It's probably the hair you used. The hair has to be highly textured for the knots to hold. I have not done my whole head in crochet braids yet but I have tested different types of hair on the top of my head. The best hold I got was from braiding kanekelon - the kind that comes in a jumbo braid for 2.49 coz it's highly textured. There is a youtuber who also used this kind of hair - I don't remember her name/handle but she had great results. I have plenty of other hair that I will not bother with even though it has a nice pattern because it does slide right out no matter how well you knot it.


----------



## kim (Aug 20, 2010)

Tiye said:


> It's probably the hair you used. The hair has to be highly textured for the knots to hold. I have not done my whole head in crochet braids yet but I have tested different types of hair on the top of my head. The best hold I got was from braiding kanekelon - the kind that comes in a jumbo braid for 2.49 coz it's highly textured. There is a youtuber who also used this kind of hair - I don't remember her name/handle but she had great results. I have plenty of other hair that I will not bother with even though it has a nice pattern because it does slide right out no matter how well you knot it.



I think that may be the problem.

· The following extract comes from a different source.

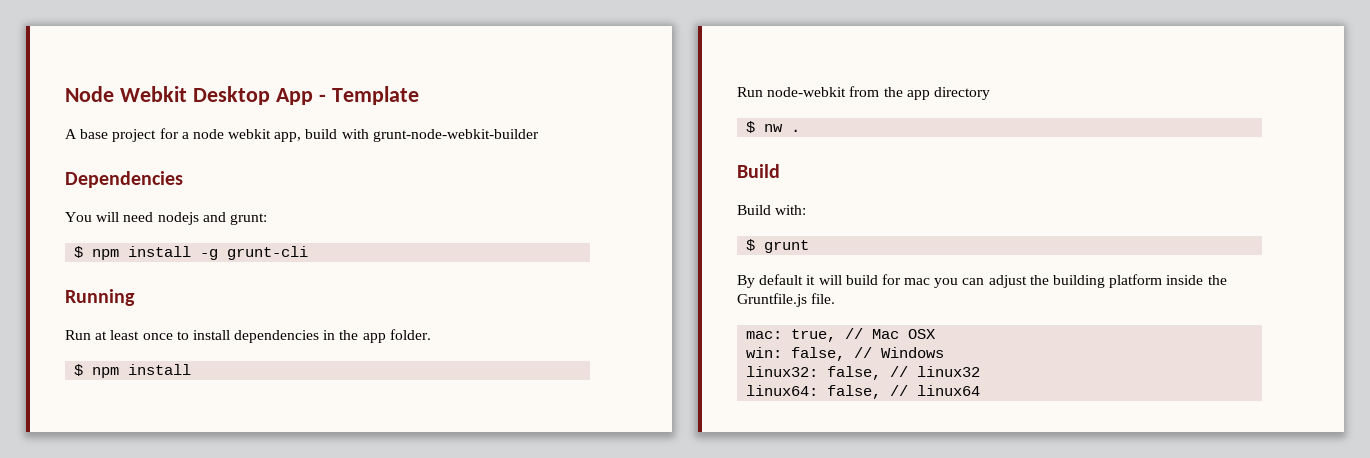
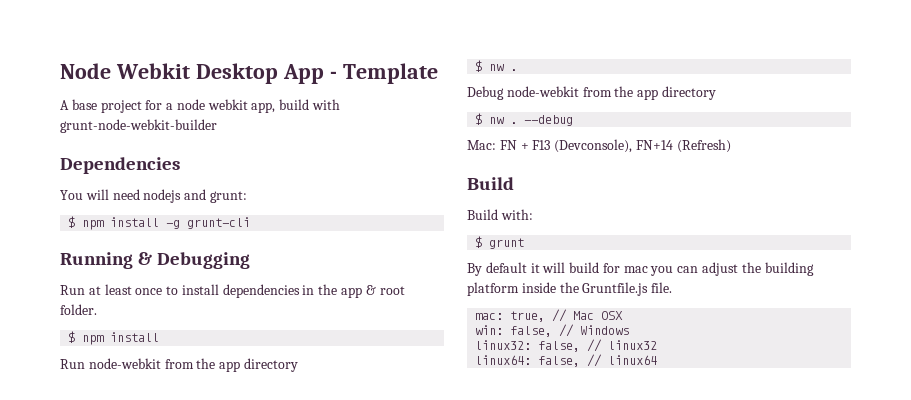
(135, 297) none -> [138,252,251,269] & Debugging
(386, 338) none -> [365,285,405,295] & root
(801, 130) none -> [467,86,716,100] [475,113,574,126] [467,139,731,153] // Debug node-webkit from the app directory // $ nw . --debug // Mac: FN + F13 (Devconsole), FN+14 (Refresh)

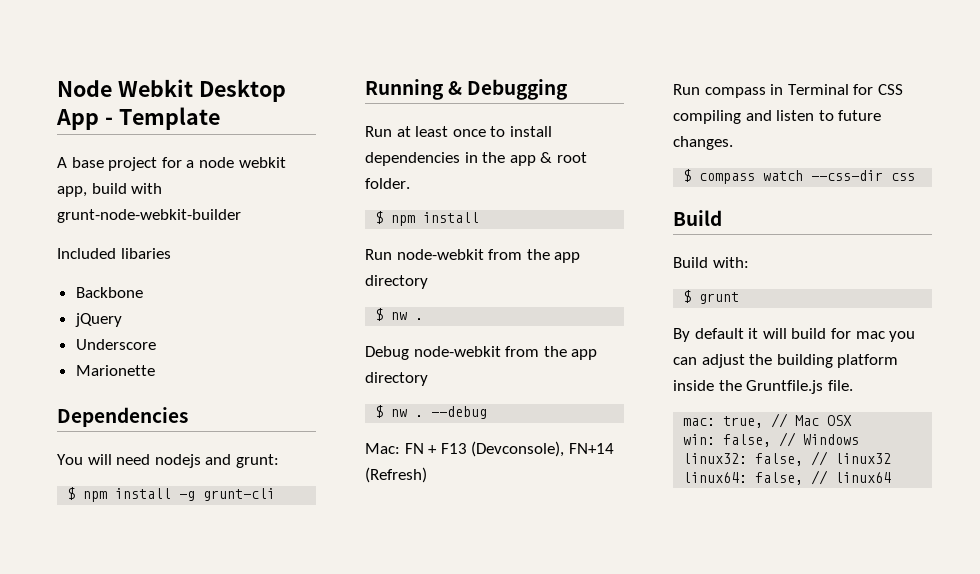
(217, 126) none -> [57,248,171,259] [75,287,143,298] [74,313,122,327] [75,339,156,350] [75,365,155,376] // Included libaries // Backbone // jQuery // Underscore // Marionette
(731, 146) none -> [673,84,903,98] [673,110,882,124] [673,136,733,150] [683,169,916,184] // Run compass in Terminal for CSS compiling and listen to future changes. // $ compass watch --css-dir css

The hair we used was a deep wave but silky(is that makes sense).


----------



## fluffylocks (Aug 24, 2010)

Tiye said:


> It's probably the hair you used. The hair has to be highly textured for the knots to hold. I have not done my whole head in crochet braids yet but I have tested different types of hair on the top of my head. The best hold I got was from braiding kanekelon - the kind that comes in a jumbo braid for 2.49 coz it's highly textured. There is a youtuber who also used this kind of hair - I don't remember her name/handle but she had great results. I have plenty of other hair that I will not bother with even though it has a nice pattern because it does slide right out no matter how well you knot it.


 

You and the person on youtube did your whole head with braiding kanekelon hair? 

If so I want to find that. What would you do with the hair after that? Just leave it?


----------



## Beauty4Ashes (Aug 24, 2010)

Is this the youtuber you're referring to who used braiding hair?

http://www.youtube.com/watch?v=vNYdRjpOo9A


----------